Hasta tres mil euros puede llegar a valer una caca de perro. Y no hace falta que se trate de un coprolito con dos millones de años de antigüedad, defecado en un momento de apuro por el abuelo paleolítico de todos los pastores alemanes. Es la caca de su perro la que puede llegar a costarle eso, si por un casual el pobre animal decide dejarse ir en la vía pública y usted se despista o no tiene una servilleta a mano. Y es que el Ayuntamiento de Santa Cruz de Tenerife ha decidido duplicar las sanciones por los excrementos de las mascotas en la rue. Y el concejal Dámaso Arteaga ha tenido la ocurrencia de anunciar esa medida, que sería operativa dentro de unos meses -cuando a lo peor el concejal ya ni siquiera es concejal-, precisamente en el arranque de la campaña electoral. Don Dámaso considera que las cacas perrunas no recogidas influyen más que otros factores en la percepción que los vecinos tienen de la limpieza de sus ciudades. Y puede que tenga razón. Pero tres mil pavos por una caca de perro a mí me sigue pareciendo un exceso, tanto que tengo la impresión de que es una de esas multas con las que se amenaza al personal, pero luego no hay autoridad que la ponga. Me parece desproporcionado multar a un vecino con tres veces y media el salario mínimo, porque su perro haga sus necesidades en la calle. Es más, estoy convencido de que la mitad de esa estratosférica suma, que se supone que es la penalización máxima que se impone ahora a los dueños de perros incumplidores, no la ha pagado nadie nunca. ¿O sí?
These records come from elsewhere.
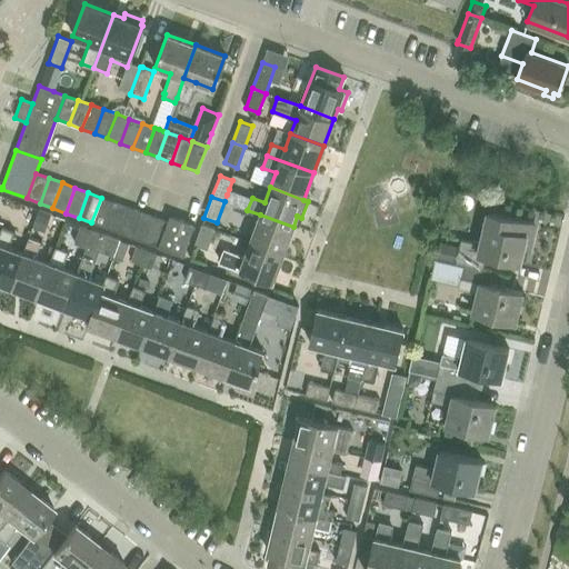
[(115,202),(101,198),(91,222),(105,228),(115,202)]
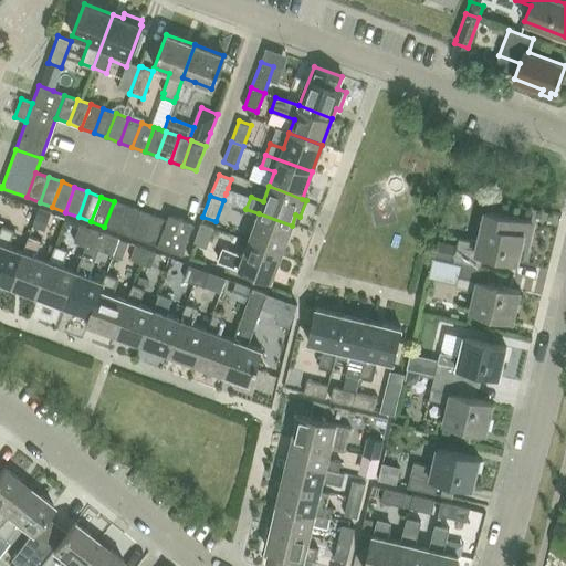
[(126,206),(114,201),(104,227),(117,231),(126,206)]
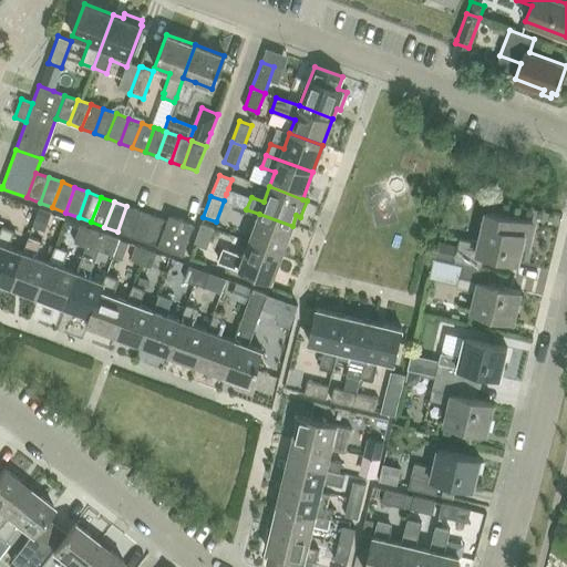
[(140,212),(126,206),(117,232),(130,236),(140,212)]
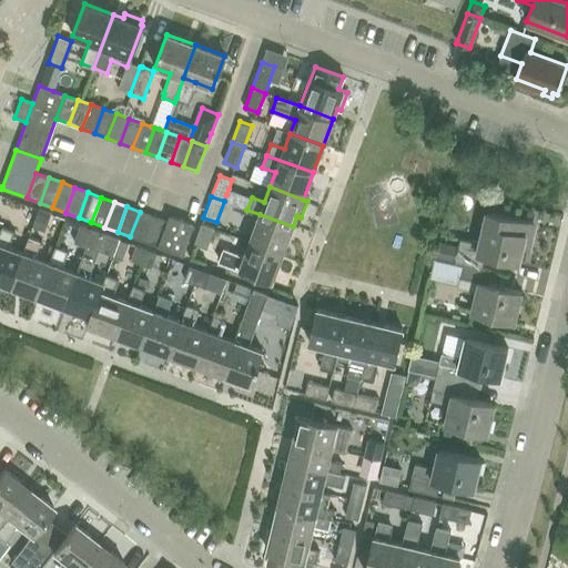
[(38,210),(32,226),(33,226),(43,231),(44,229),(48,220),(50,214),(38,210)]
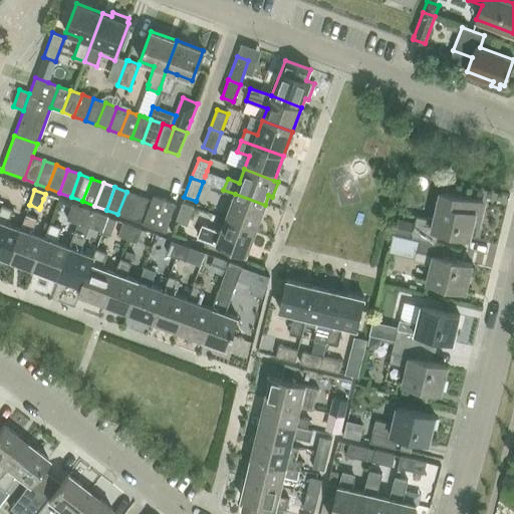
[(126,192),(117,214),(130,219),(139,196),(126,192)]
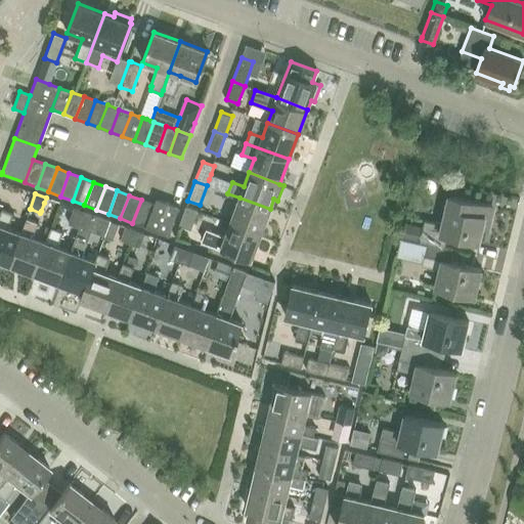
[(406,222),(402,239),(427,245),(427,244),(445,249),(445,248),(447,236),(479,244),(482,229),(484,230),(489,227),(493,210),(490,206),(448,195),(442,224),(424,220),(423,226),(406,222)]
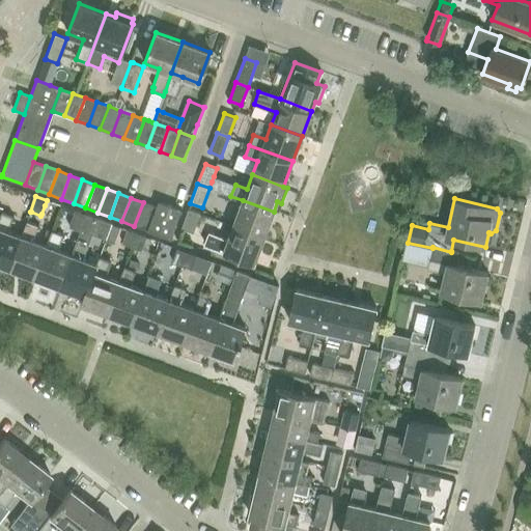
[(243,200),(233,225),(264,238),(274,212),(243,200)]
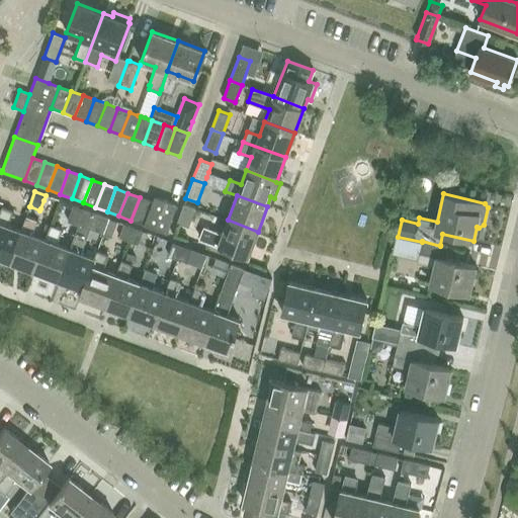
[(152,202),(144,225),(166,234),(176,204),(170,202),(154,196),(152,202)]
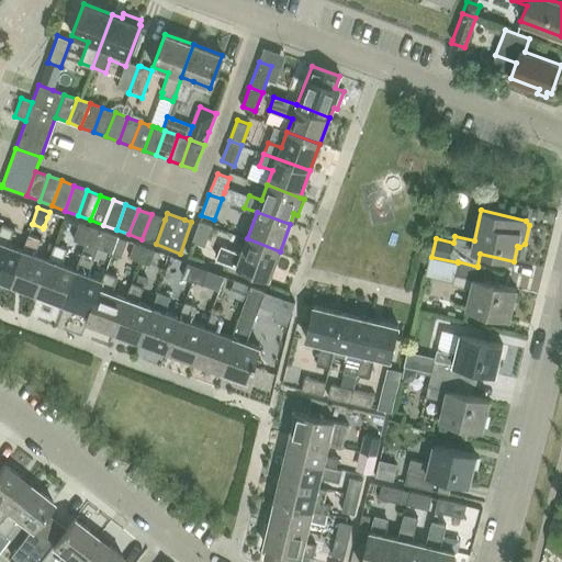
[(165,220),(152,214),(142,239),(156,244),(165,220)]
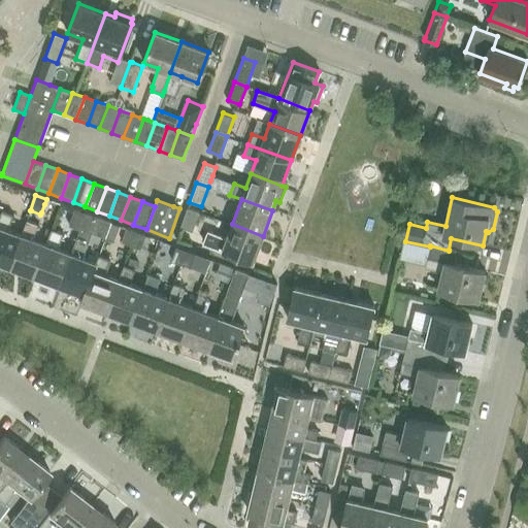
[(186,210),(182,221),(194,226),(199,211),(187,207),(186,210)]
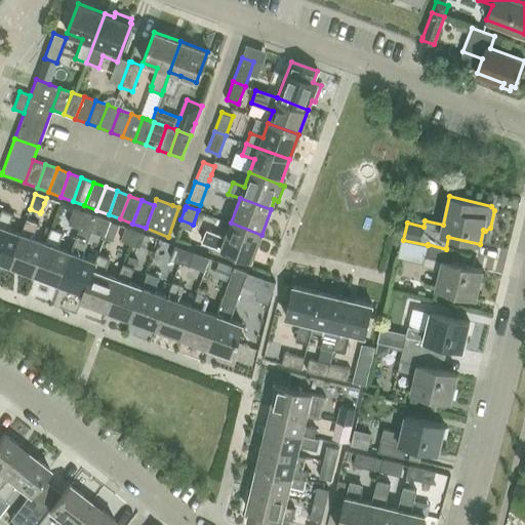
[(74,208),(68,225),(79,229),(85,212),(74,208)]
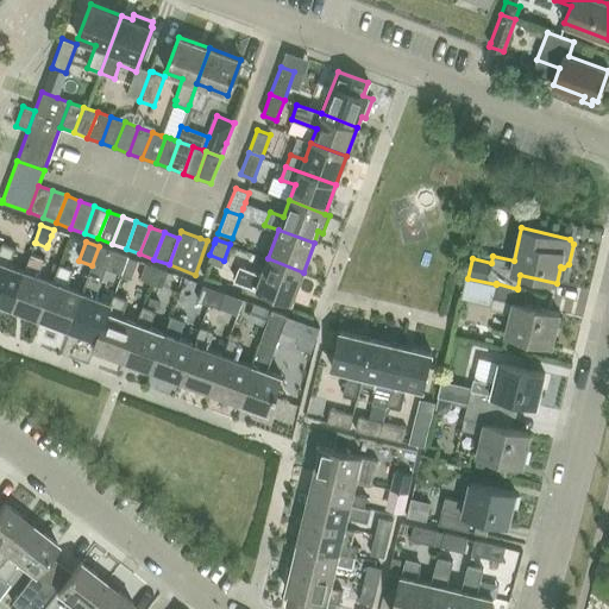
[(25,271),(10,265),(16,249),(2,243),(0,248),(0,302),(12,307),(25,271)]
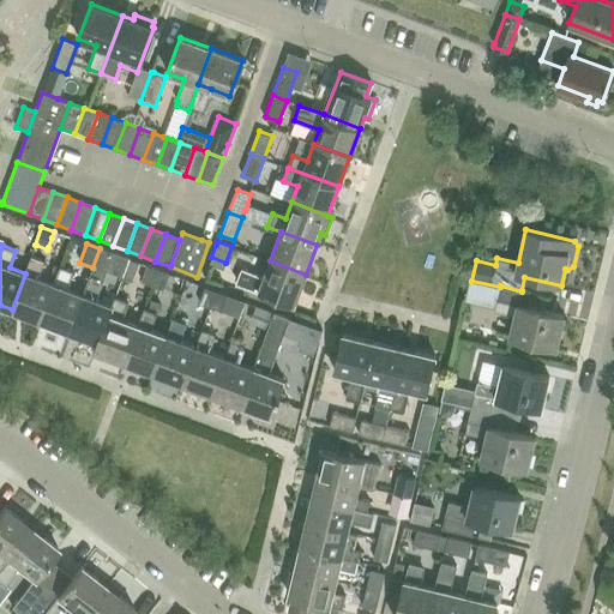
[(92,268),(83,295),(70,331),(97,342),(98,342),(112,306),(96,300),(102,283),(107,270),(114,253),(100,248),(92,268)]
Yo estaría de acuerdo con esos castigos simbólicos si fueran proporcionales, si se aplicaran multas parecidas por faltas semejantes. Quiero decir, si se colgara por los meñiques al concejal responsable de que se mueran por falta de riego las palmeras plantadas hace menos de un año en las calles, o se le rompieran las piernas al que permite que los parterres de flores sean saqueados por gentuza cada vez que se plantan flores nuevas, o que se azotara públicamente al culpable de que este último domingo -primer domingo de mayo- la ciudad baja amaneciera apestando a orines humanos (no de perro) porque hubo jolgorio festivo. O incluso que se fusilara al amanecer a quienes permiten que se siga vertiendo agua sin depurar a nuestras costas. Que eso si es peligroso de verdad.

Las cacas de perro son sin duda un engorro, y hay que hacer pedagogía sobre la necesidad de que la gente sea respetuosa y entienda que el alivio de sus mascotas no puede suponer una carrera de obstáculos para los viandantes. Pero si Dámaso Arteaga cree que este es de verdad uno de los grandes problemas de limpieza de la ciudad, que empiece a plantearse perseguir seriamente a los que tiran chicles al suelo, que luego no hay forma de quitar, y muy especialmente para quienes pintarrajean con grafitis inmundos las paredes de las viviendas y espacios públicos. Que cuesta muchísimo más quitarlos que recoger una caca de perro del suelo.